The courts across the nation have adopted various approaches in pointing out that protective helmet statutes are designed to protect the general public's welfare and safety, as well as that of the motorcycle rider. Some have found legislative intention to confer benefits to highway users as a class on the basis that since the motorcycle rider is in an exposed position, he may be struck by flying objects causing loss of control and thereby endangering pedestrians or other motorists; others suggest that such statutes protect motorists who might otherwise become involved in automobile-motorcycle accidents and be charged with negligent homicide; others suggest that since the use of highways is only a conditional *303 privilege a helmet requirement may be legitimately imposed; others suggest that helmet laws are simply equipment regulations similar to those requiring other safety devices on other types of motor vehicles; others, such as the court in Washington, suggest that the public expense of providing emergency ambulance, medical and hospital care for persons injured upon the public highways justify the initiation of measures by the legislature to reduce such burdens upon the general public; others suggest that a disabling head injury usually results in the diminished ability of an individual to support himself and the possibility of another addition to the already overloaded public welfare rolls; still others cite the probability of increased insurance rates.

Whatever approach other courts have taken by way of holding their statutes of this same type constitutional, the authority is overwhelming and the reasons therefor many and varied. There can be no doubt that certain interests of the general public in its welfare and safety are served by statutes of the type presented herein. We believe that the general traveling public is benefited as a class in that the protective helmet reduces to some extent the possibility of a motorcycle rider losing control of his vehicle and endangering other highway users. It further reduces the need for and therefore the costs of providing police, ambulance and other emergency personnel and equipment at accident scenes. While the interest of the general public may be secondary as compared with the importance of wearing a helmet to the motorcycle rider, those rights of the general public are nevertheless real, ascertainable, and needful of protection. In such cases the right of the individual as asserted by the respondent to "be let alone" must be considered subservient to the real necessities of protection of the general public. As was well said in Bisenius v. Karns, 42 Wis. 2d 42, 165 N.W.2d 377 (1969), in dealing with the same argument as made herein,

"There is no place where any such right to be let alone would be less assertable than on a modern highway with cars, trucks, busses, and cycles whizzing by at sixty or seventy miles an hour.

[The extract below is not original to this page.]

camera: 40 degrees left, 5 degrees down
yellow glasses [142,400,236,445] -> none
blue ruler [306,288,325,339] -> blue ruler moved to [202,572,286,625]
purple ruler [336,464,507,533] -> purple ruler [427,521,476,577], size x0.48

When one ventures onto such a highway, he must be expected and required to conform to public safety regulations and controls, including some that would neither have been necessary nor reasonable in the era of horse-drawn vehicles.",

all of which is only perhaps another way of saying that the ability to "do one's own thing" depends on the time, place and circumstances.

The court in State v. Laitinen, supra, stated:

"The legislature could also reasonably assume — and legislate on such assumption — that the public welfare and safety is substantially affected by the dangers arising from motorcycle riding."

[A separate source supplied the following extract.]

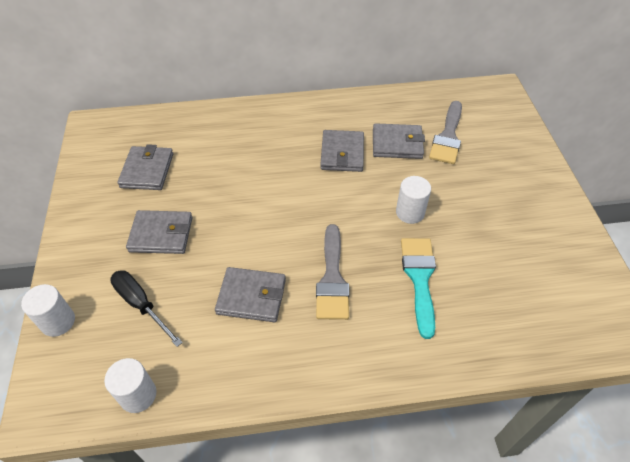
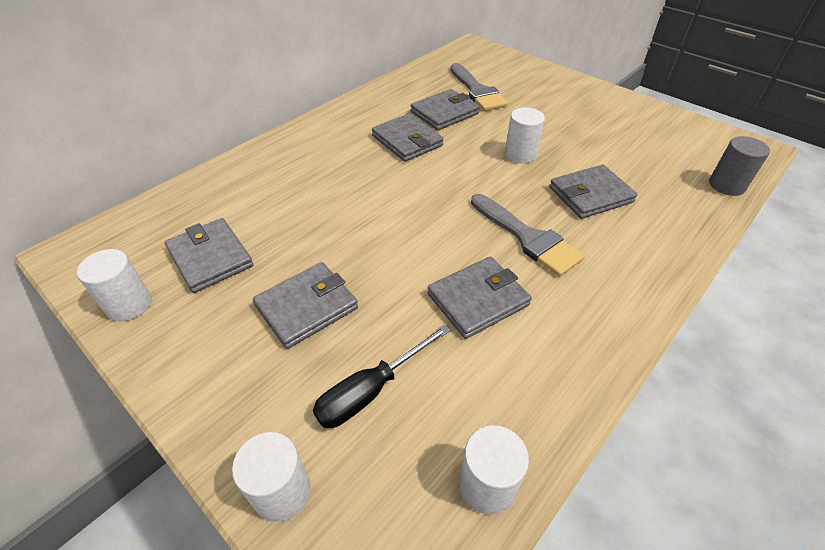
camera: 40 degrees left, 5 degrees down
black screwdriver [110,270,183,347] -> black screwdriver turned 45 degrees counterclockwise [313,324,451,428]
turquoise brush [401,238,436,339] -> grey wallet [549,165,638,219]
none -> white cylinder [77,249,151,321]
none -> grey cylinder [709,136,770,196]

We conclude that the legislature, in passing the questioned statute, created no unconstitutional imbalance between the personal liberty of the individual and the interests of society in general.

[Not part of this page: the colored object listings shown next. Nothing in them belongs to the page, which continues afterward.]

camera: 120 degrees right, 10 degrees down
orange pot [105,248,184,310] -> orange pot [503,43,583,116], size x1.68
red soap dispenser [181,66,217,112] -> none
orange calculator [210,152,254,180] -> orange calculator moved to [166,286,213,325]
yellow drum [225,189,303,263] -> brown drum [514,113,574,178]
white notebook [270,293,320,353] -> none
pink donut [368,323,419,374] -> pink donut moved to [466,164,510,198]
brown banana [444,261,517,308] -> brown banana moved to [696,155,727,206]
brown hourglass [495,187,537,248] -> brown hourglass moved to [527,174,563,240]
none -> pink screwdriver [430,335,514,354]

The decision of the district court ruling I.C. § 49-761A unconstitutional is reversed and the case remanded for such further proceedings as may be appropriate.

McFADDEN, C.J., and McQUADE, DONALDSON and SPEAR, JJ., concur.

NOTES

[1] Report of the Secretary of Transportation, H.R.Document No. 138, 90-1.

[2] New York Session Laws, p. 2961 (McKinney 1966).

[3] American Motorcycle Association v. Davids, 11 Mich. App. 351, 158 N.W.2d 72 (1968).